How to complete this task
Please present the stretch of the items from the line that contains "are heading in." through the end of the items as a Markdown table with the columns Row and Line, giving each line a row number and leaving out blank lines.

**** Extracted entries

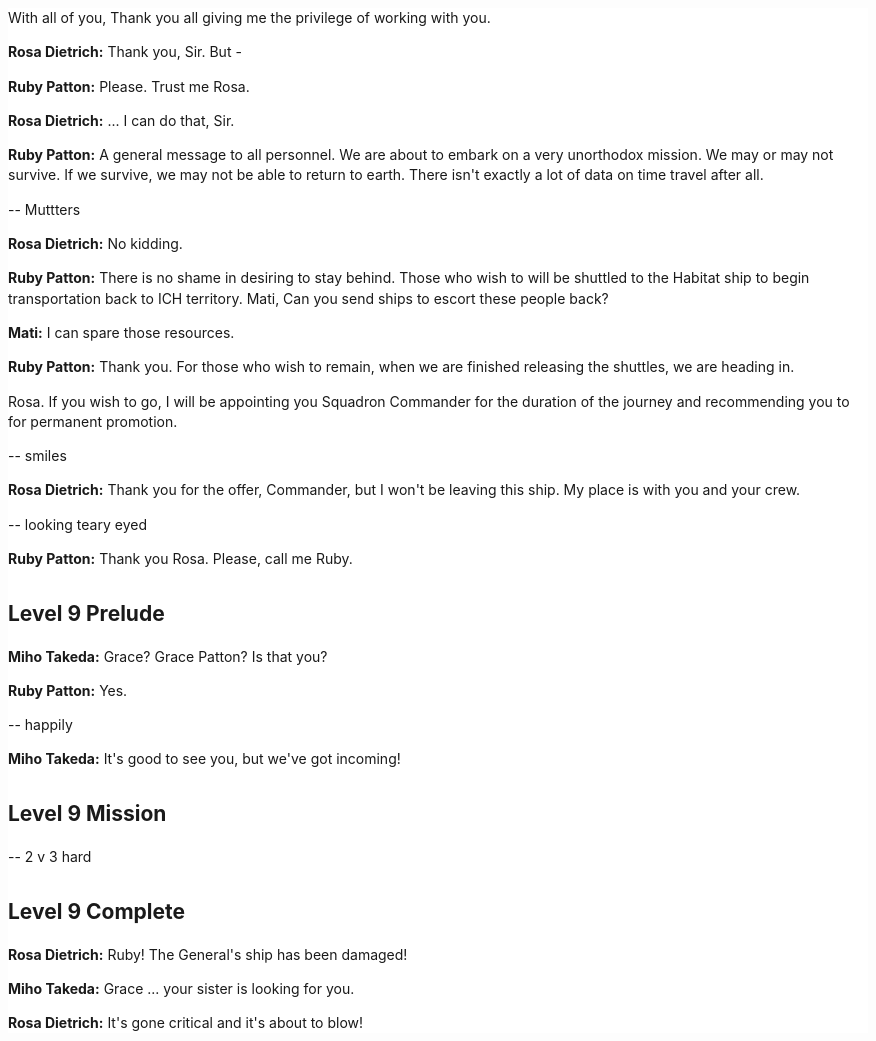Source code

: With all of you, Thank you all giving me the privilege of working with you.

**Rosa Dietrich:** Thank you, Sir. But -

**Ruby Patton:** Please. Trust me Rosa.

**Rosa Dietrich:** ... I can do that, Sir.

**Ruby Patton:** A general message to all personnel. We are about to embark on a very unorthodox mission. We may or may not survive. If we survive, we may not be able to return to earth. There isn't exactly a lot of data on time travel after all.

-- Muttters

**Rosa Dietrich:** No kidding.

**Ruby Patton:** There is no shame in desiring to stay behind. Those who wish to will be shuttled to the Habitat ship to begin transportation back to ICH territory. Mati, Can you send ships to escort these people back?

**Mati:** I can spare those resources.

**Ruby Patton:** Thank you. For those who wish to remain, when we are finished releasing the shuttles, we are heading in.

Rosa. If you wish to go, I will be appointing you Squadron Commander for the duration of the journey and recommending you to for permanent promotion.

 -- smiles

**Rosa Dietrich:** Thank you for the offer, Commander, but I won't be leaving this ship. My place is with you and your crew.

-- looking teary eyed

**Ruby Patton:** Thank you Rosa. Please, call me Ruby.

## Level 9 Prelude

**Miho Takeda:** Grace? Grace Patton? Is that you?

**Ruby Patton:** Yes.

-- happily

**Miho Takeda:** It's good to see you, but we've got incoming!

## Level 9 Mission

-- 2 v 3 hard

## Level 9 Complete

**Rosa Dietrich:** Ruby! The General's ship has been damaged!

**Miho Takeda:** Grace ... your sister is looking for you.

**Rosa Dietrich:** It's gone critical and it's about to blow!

********

Reply
| Row | Line |
|---|---|
| 1 | **Ruby Patton:** Thank you. For those who wish to remain, when we are finished releasing the shuttles, we are heading in. |
| 2 | Rosa. If you wish to go, I will be appointing you Squadron Commander for the duration of the journey and recommending you to for permanent promotion. |
| 3 |  -- smiles |
| 4 | **Rosa Dietrich:** Thank you for the offer, Commander, but I won't be leaving this ship. My place is with you and your crew. |
| 5 | -- looking teary eyed |
| 6 | **Ruby Patton:** Thank you Rosa. Please, call me Ruby. |
| 7 | ## Level 9 Prelude |
| 8 | **Miho Takeda:** Grace? Grace Patton? Is that you? |
| 9 | **Ruby Patton:** Yes. |
| 10 | -- happily |
| 11 | **Miho Takeda:** It's good to see you, but we've got incoming! |
| 12 | ## Level 9 Mission |
| 13 | -- 2 v 3 hard |
| 14 | ## Level 9 Complete |
| 15 | **Rosa Dietrich:** Ruby! The General's ship has been damaged! |
| 16 | **Miho Takeda:** Grace ... your sister is looking for you. |
| 17 | **Rosa Dietrich:** It's gone critical and it's about to blow! |